Thierry Philippet (Planet Media) "En supprimant les floors, nous avons doublé les revenus du header bidding"

Le directeur du programmatique de Planet Media, éditeur des sites Planet.fr, Medisite.fr et E-sante.fr, détaille sa stratégie en matière de header bidding.

JDN. Arrivé à la tête de l'activité programmatique de Planet Media en mars 2019, l'une de vos premières décisions a été d'enlever les floors qui s'appliquaient à votre inventaire. Pourquoi ?

Thierry Philippet est directeur du programmatique chez Planet Media. © S. de P. Planet Media

Thierry Philippet. Nous avions effectivement établi des floors sur la majorité de notre inventaire. Mais nous avions le sentiment que ces prix planchers, en dessous desquels il n'était pas possible d'acheter chez nous, nous coupait d'une partie de la demande.

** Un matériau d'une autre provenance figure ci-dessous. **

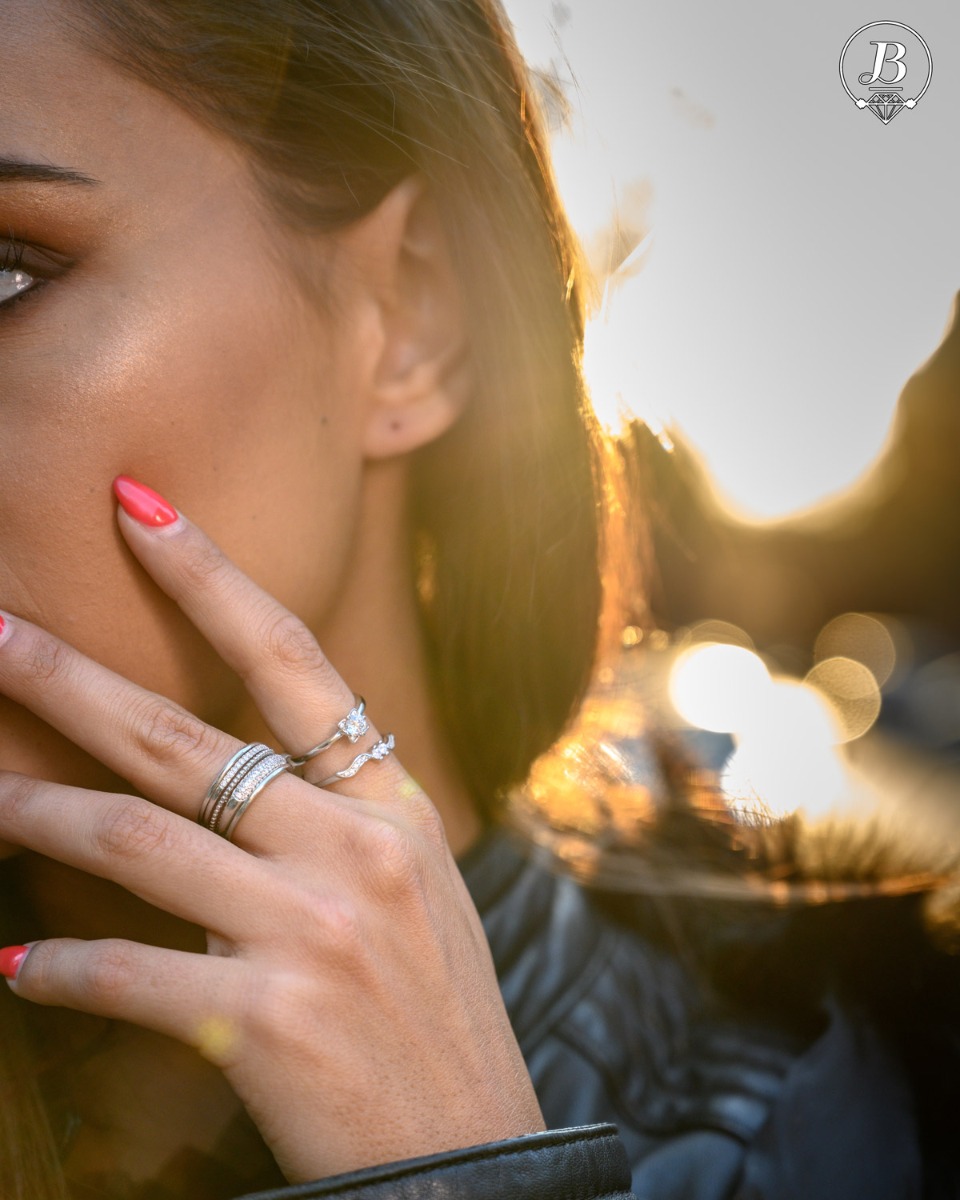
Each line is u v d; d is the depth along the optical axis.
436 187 0.41
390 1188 0.33
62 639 0.36
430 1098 0.35
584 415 0.46
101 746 0.36
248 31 0.37
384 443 0.42
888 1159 0.43
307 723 0.37
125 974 0.35
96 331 0.35
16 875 0.40
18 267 0.35
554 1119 0.41
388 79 0.40
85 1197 0.38
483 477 0.44
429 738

Nous les avons donc enlevés pour laisser la compétition algorithmique décider de la juste valeur de notre inventaire.

Les floors ont longtemps été utilisés dans une logique de protection de valeur, à une époque où on opposait ventes en gré à gré et ventes en open auction. Définir un prix plancher permettait à un éditeur de s'assurer que les ventes programmatiques ne viendraient pas cannibaliser les ventes en gré à gré. En clair, pour ne pas qu'un acheteur, qui découvre qu'il peut acheter à 2 euros votre inventaire en open auction, décide d'arrêter de l'acheter en gré à gré à 10 euros. Mais tout ça n'a plus vraiment car avec le header bidding, le gré à gré et l'open auction peuvent être mis en compétition.

Comment avez-vous procédé ?

Dans les faits, on ne peut pas complètement supprimer un floor… On les a donc abaissés de 1 euro à une quinzaine de centimes d'euros. Puis nous avons analysé les conséquences de cette décision sur notre taux de remplissage, notre CPM et notre chiffre d'affaires mensuel. Nous étions plutôt sereins, ayant confiance en la qualité de notre inventaire. Le groupe Planet Media attire une audience plutôt senior qui prend le temps de consulter ses pages, essentiellement sur desktop, et clique beaucoup plus sur les publicités que la moyenne.

Quels ont été les résultats ?

Cela nous a permis de multiplier par deux les revenus réalisés chaque mois grâce au header bidding. C'est loin d'être anodin puisqu'il contribue à 40% de nos revenus programmatiques. Et c'est la preuve qu'en assumant de laisser la main aux machines, on est capable de créer de la valeur. Il faut tout de même préciser que ce n'est pas sans danger sur des périodes un peu plus creuses en termes d'émulation. C'est pour ça que nous ne voulons pas faire du zéro floor un dogme. Nous préférons adapter notre stratégie selon les périodes de l'année, selon le volume d'inventaire, lorsqu'il y a une actualité forte, et selon les opérations spéciales ou campagnes premium que nous diffusons. Nous pouvons donc être amenés à remettre en place cette logique de floor. Nous faisons tout cela manuellement pour l'instant mais notre ambition est de développer un algorithme qui nous permettra de définir des adaptive floors en fonction des facteurs que j'ai évoqués.

La promesse du header bidding est de mettre tout le monde en compétition au sein d'une même enchère. Ce n'est pas encore votre cas puisque Smart, votre stack techno, peut décider de surenchérir sur le CPM que vous avez obtenu en header bidding. De même, vous pouvez être amené à faire de la vente en cascade auprès de partenaires, lorsque Smart ou le header bidding n'ont pas trouvé preneur…

C'est vrai… En tant que média pure-player, on vise bien évidemment une mise en compétition parfaite. Ce n'est malheureusement pas toujours possible. Il suffit de regarder l'outil de header bidding de Google, EBDA, qui n'est pas compatible avec prebid.js. Il y a donc deux compétitions en parallèle. C'est un peu pareil avec Smart, auquel nous allons envoyer l'enchère obtenu via header bidding, pour qu'il décide s'il matche ou pas. Ce n'est pas une mauvaise chose je pense car ce serait très compliqué de mettre l'ensemble de nos partenaires (ils sont une vingtaine) dans notre wrapper prebid.js, en client-side. Cela créerait évidemment de la latence… Tous ne pourraient pas répondre dans le laps de temps imparti (le time out, ndlr). Nous préférons donc limiter prebid.js aux partenaires qui ont le plus de valeur et solliciter les autres en cascade. Nous avons également adopté le wrapper d'Amazon, TAM, pour tester certains partenaires en server-side. Cela nous permet de voir s'ils apportent de l'incrément, sans nuire à la latence.

Thierry Philippet est directeur du programmatique chez Planet Media, éditeur des sites Planet.fr, Medisite.fr et E-sante.fr, Avant cela, il était directeur adops au sein du groupe Les Echos - Parisien durant trois ans. Il a également été responsable des opérations au sein de la régie Caradisiac Publicité.